Из открытых дверей вырвалось облако запаха…
Шурочку чуть не стошнило.
– Что надо? – спросил их мужик, открывший дверь.
– Вот, к Вовчику просится…
– Ты? – мужик смерил Шурочку опытным взглядом. – Ты кто, стрекоза?
Как ни плохо было Шурочке, но она ещё смогла внутренне усмехнуться на ту «стрекозу».
– Я – от «мотылька». – сказала Шурочка.
– А! Я тебя жду. Входи. А ты, Мотя, шуруй отсюда! – мужик грубо оттолкнул парня, который сунулся было вслед за Шурочкой.
Парень только удивлённо развёл руками.
А мужик повёл Шурочку по коридору, потом по большой комнате. В комнате было много народу. Но все они… или сидели, привалясь к стенам, или лежали… Все были под «кайфом».
Но как же ужасно было видеть это со стороны….
– Где Юра? – спросила Шурочка мужика, когда они прошли через ужасную комнату, и оказались в закутке – некоем подобии отдельного кабинета. Шурочку начало колотить. У неё начали дрожать зубы. Текли слёзы, текло из носа.
– Ломает? – спросил мужик.
– Да. Где Юра?
– Вот ты какая… Юрка предупреждал, что ты придёшь недели через две, не раньше, если…
– Где он?
– Взяли его. Его менты взяли. Одна сука его заложила. И его повязали, с двумя чеками. Короче, с одним граммом взяли. Остальное он скинул, наверное.
– Боже мой… – только и могла произнести Шурочка. – Боже мой… Он где? Где сидит?
– Он в Сизо, в Бутырке.
– А навещать его можно? Передачи какие-нибудь носить?
– Сходи, там узнаешь.
Шурочке казалось, что она сейчас закричит. Закричит, завоет, а потом умрёт. У неё снова начались схватки в животе, и начало сводить челюсти.
– Боже… Боже… Как же так? А сколько ему могут дать?
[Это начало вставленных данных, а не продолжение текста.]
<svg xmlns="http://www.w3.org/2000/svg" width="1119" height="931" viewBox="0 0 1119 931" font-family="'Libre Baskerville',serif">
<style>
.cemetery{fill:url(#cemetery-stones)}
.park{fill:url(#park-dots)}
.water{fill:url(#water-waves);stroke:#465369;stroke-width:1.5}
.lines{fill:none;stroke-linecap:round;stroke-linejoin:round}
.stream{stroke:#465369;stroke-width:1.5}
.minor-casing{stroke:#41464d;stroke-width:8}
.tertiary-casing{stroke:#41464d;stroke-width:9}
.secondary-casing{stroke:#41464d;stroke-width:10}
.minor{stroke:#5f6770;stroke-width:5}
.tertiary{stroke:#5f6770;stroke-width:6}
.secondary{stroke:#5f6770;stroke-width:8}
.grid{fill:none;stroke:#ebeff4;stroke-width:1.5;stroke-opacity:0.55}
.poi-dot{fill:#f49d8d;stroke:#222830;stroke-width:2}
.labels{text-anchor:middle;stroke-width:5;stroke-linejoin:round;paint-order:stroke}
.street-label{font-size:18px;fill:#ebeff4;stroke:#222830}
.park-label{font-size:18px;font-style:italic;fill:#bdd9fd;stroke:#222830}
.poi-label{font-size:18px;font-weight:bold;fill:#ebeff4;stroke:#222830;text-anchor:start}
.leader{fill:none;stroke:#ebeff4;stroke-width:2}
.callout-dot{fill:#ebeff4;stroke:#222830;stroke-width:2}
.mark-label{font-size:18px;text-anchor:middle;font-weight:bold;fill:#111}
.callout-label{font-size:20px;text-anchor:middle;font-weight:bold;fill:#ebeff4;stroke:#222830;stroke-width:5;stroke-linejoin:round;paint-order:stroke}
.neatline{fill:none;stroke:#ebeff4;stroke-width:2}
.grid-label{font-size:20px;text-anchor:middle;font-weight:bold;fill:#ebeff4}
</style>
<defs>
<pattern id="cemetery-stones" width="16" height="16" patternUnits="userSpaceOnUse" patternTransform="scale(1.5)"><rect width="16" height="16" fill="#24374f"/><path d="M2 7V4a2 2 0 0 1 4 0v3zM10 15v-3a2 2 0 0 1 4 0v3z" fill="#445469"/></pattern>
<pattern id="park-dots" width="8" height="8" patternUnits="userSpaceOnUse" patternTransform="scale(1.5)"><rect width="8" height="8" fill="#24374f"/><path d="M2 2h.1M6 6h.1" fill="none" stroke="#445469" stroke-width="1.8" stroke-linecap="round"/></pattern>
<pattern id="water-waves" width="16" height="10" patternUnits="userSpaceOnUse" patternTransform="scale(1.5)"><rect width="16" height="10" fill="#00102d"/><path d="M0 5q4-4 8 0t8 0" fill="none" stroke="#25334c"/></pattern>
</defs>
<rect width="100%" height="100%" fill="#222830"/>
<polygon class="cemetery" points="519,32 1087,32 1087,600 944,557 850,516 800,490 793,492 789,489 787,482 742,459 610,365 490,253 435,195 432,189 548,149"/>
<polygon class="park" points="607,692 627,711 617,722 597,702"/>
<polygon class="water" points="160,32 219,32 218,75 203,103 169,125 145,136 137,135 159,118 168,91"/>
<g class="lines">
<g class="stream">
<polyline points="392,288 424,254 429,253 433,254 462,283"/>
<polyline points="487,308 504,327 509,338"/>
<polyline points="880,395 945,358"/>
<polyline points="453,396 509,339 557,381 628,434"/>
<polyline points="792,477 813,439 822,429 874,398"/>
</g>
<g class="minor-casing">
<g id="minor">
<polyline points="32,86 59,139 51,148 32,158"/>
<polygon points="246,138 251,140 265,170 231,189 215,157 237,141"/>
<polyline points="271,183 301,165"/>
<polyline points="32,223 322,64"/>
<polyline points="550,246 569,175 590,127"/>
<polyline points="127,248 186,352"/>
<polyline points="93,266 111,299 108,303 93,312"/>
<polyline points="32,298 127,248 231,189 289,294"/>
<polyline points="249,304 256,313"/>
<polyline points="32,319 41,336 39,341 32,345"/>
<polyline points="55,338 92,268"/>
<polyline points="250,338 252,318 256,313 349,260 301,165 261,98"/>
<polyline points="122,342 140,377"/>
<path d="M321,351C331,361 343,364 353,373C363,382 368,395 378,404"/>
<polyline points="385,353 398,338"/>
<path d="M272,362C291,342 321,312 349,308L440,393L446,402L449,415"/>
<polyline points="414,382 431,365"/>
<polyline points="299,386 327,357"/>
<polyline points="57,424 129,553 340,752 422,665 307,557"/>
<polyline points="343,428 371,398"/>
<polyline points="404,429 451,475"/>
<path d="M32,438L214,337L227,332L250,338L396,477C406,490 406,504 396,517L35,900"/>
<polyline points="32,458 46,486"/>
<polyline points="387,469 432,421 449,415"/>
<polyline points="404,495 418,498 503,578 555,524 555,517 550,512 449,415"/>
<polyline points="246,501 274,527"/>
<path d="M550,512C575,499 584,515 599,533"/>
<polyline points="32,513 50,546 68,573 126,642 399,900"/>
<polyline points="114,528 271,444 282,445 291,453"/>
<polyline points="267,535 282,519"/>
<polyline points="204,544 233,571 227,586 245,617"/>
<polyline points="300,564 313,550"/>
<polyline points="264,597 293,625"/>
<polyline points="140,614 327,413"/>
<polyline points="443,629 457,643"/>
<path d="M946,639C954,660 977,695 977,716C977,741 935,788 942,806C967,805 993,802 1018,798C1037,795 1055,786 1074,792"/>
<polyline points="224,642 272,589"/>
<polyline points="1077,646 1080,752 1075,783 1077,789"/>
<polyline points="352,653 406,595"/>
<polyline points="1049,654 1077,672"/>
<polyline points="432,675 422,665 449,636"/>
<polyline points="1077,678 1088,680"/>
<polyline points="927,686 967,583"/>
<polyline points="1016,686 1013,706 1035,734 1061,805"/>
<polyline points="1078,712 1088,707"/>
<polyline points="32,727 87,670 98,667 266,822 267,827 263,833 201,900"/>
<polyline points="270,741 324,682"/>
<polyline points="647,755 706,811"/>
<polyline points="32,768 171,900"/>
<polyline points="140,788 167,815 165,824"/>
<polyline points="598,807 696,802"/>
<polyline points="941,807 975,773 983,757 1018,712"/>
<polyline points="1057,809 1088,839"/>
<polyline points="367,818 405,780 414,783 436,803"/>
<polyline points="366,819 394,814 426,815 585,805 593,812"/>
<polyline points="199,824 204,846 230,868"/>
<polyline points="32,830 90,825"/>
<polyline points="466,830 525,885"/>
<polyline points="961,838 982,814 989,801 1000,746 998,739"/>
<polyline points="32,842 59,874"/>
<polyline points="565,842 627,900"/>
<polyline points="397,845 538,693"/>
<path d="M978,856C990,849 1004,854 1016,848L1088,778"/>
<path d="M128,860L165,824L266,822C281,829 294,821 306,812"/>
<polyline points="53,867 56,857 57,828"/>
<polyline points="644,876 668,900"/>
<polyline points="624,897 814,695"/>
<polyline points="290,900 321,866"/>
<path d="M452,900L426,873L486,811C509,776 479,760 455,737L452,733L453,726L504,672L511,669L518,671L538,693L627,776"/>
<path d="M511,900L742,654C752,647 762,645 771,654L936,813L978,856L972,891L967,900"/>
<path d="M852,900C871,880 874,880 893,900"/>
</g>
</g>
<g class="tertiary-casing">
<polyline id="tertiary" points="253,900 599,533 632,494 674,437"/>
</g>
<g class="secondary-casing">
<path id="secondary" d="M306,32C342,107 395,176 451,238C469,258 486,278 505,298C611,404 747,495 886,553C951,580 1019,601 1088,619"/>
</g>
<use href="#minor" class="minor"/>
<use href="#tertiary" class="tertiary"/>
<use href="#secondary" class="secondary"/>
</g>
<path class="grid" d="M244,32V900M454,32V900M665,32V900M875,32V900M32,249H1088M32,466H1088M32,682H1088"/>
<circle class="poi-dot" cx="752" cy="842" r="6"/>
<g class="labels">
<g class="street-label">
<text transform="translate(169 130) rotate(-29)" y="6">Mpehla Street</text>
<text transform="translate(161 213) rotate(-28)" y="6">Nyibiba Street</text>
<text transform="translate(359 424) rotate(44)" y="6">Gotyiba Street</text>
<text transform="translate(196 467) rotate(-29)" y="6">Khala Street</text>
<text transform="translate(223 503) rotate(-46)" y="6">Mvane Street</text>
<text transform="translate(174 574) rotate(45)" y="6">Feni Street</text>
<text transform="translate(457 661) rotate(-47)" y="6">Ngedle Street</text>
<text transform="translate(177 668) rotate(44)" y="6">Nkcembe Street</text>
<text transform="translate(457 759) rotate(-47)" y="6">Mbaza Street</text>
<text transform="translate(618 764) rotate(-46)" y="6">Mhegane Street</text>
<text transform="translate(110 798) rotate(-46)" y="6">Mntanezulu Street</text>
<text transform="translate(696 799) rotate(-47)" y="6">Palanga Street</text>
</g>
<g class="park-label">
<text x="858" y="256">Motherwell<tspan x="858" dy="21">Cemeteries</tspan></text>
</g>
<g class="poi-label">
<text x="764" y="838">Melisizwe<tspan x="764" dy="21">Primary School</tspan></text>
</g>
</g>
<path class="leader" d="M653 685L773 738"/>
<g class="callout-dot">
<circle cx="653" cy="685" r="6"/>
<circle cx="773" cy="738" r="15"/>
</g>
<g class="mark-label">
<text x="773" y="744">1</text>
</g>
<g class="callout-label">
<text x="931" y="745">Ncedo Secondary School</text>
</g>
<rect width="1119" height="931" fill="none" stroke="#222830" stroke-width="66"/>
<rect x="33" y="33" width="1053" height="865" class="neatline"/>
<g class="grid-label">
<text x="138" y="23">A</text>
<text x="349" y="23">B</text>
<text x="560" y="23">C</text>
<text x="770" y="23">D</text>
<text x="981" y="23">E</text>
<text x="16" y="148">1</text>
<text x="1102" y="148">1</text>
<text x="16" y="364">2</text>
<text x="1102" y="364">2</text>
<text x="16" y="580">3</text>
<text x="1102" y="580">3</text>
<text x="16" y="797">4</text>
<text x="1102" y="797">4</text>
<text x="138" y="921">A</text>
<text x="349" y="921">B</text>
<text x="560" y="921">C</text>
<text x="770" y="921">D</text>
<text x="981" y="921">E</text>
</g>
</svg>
– А это зависит от того, как он откупиться сможет.
– Как откупиться?
– Точно, ты не догоняешь. Сколько бабок за него ментам дадут.
– Кто даст?
– Ну, кто… родители. Или ты, например. Или он сам.
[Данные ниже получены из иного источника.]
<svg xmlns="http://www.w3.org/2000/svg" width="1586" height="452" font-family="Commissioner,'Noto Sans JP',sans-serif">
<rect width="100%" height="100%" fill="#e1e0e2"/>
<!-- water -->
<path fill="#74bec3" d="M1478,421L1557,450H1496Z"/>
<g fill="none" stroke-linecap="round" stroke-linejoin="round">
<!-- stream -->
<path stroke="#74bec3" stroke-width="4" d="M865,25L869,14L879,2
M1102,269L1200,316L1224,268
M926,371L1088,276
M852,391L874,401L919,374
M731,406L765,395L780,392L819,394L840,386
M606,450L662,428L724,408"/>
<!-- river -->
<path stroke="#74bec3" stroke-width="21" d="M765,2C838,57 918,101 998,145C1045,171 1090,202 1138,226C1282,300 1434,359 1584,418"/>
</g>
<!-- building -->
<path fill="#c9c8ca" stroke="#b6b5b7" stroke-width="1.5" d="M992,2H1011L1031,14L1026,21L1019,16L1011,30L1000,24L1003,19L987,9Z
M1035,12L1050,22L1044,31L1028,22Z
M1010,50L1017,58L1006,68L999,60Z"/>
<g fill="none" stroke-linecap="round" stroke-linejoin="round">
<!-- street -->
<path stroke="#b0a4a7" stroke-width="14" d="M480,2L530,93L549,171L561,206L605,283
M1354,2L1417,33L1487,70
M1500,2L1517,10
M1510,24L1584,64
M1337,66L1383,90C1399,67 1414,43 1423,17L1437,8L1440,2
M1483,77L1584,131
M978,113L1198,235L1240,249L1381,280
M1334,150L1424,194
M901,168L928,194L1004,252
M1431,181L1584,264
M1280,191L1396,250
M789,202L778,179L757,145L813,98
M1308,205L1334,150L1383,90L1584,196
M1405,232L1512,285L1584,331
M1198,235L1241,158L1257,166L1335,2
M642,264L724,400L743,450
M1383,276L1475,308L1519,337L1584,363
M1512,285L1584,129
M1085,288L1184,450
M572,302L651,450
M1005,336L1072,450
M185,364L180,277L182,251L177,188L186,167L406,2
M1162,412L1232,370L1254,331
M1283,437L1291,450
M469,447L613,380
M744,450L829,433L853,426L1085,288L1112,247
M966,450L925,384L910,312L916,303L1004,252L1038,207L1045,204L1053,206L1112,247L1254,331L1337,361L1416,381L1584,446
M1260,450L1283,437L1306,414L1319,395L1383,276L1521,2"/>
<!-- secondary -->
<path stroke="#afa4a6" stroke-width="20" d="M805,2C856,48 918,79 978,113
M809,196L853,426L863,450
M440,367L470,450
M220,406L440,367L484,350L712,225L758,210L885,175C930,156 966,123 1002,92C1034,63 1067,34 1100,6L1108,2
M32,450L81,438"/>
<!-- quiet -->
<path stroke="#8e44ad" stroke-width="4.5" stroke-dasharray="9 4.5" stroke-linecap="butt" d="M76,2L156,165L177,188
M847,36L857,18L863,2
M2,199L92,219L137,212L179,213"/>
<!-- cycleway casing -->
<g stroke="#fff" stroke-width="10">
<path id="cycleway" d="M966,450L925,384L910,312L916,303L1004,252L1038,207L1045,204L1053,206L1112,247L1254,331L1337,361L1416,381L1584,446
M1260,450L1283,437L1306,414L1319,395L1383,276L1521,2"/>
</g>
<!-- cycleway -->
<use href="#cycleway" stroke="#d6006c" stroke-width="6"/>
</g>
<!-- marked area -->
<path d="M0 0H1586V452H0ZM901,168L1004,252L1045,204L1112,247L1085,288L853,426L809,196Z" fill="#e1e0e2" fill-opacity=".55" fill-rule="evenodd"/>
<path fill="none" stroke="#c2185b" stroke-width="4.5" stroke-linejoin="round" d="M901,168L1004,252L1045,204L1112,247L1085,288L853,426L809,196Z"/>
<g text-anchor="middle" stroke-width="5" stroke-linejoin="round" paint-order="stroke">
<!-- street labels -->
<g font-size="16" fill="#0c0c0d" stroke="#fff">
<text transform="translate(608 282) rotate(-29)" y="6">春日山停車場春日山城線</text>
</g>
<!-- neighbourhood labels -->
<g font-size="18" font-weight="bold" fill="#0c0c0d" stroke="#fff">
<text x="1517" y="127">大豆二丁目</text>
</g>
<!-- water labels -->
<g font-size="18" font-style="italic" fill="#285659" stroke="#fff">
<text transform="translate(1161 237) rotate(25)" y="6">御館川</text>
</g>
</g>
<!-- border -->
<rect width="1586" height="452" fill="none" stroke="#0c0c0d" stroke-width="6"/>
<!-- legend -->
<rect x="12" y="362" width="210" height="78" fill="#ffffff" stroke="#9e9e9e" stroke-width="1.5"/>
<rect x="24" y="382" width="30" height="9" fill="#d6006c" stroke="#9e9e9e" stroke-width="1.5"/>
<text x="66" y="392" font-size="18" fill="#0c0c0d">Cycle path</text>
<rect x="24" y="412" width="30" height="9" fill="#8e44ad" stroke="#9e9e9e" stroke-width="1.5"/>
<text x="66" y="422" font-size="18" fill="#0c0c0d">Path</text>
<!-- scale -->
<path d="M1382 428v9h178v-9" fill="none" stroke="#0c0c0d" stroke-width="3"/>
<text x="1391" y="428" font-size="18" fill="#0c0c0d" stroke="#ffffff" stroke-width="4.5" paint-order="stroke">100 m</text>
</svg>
– У него нет денег. А с родителями он в ссоре. А тогда как, если без денег?
– Тогда это зависит от того, как он колоться будет. Конечно, много не дадут. Первый раз. Как его менты расколят – столько и получит, чтоб ты поняла. Кого заложит.
– Юрка никого не предаст. – простучала зубами Шурочка.
– Да… – протянул мужик. – Как знать, как знать. Однако – ты мне нравишься. Ломает, а ты не просишь. Вот тебе, возьми.
Мужик вытащил из ящика стола три больших чека, и шприц.
– Иди, ширнись. Здесь в каждом – по грамму. Можешь – прямо здесь, со всеми. Больше я тебе ничем помочь не могу. Но если будет совсем плохо – приходи. Тогда мы с тобой поговорим по-другому.
– Спасибо. – стуча зубами, сказала Шурочка мужику. Как ей плохо не было, но упасть здесь, в этом подвале…
– Я… здесь не буду… поеду домой. Я доеду… – это Шурочка произнесла почти шёпотом
– Ну-ну. Мотылёк-то знал, какую стрекозу выбирать. – усмехнулся мужик. – Можешь терпеть – терпи. Хозяин – барин.
– А где мне брать? Покупать где?
– Бабки есть – подвалишь к тому хмырю, что тебя привёл. Запомнила его?
– Да. А если… если вы о Юрке что-нибудь узнаете? Как вы меня найдёте?
– Ладно, стрекоза, уговорила. Я предупрежу в баре. А ты зайди дней через десять. Если что будет, тебе скажут. Всё, иди. Давай, давай. А то – ты сейчас дёргаться начнёшь.
И Шурочка встала, зажав чеки в кулаке.
Когда она пробегала по комнате, наполненной людьми, лежащими и сидящими в разных позах, ей показалось, что она увидела Настю.
Нет, показалось… Показалось.
ГЛАВА 23
До дома Шурочка добралась с большим трудом. Приходилось останавливаться. Её ломало. Теперь уж она начинала понимать, что это такое. Каждая косточка болела, каждая мышца была готова задёргаться. Как же было ей плохо! Как плохо!
Почти не помня себя, уже дома, Шурочка сумела развести, набрать и уколоться. Её начало потихоньку отпускать.
«Вот оно» – думала Шурочка, упав на свою родную кровать. – «Вот оно. То, от чего Юрка меня берёг. Вот она – ломка. И вот, как живут другие. Теперь я это видела. И скоро сама там буду. Там, где Настя. Потому что денег у меня нет. Тысячу в день – это только, чтобы не ломало. Что же делать? Что мне делать?»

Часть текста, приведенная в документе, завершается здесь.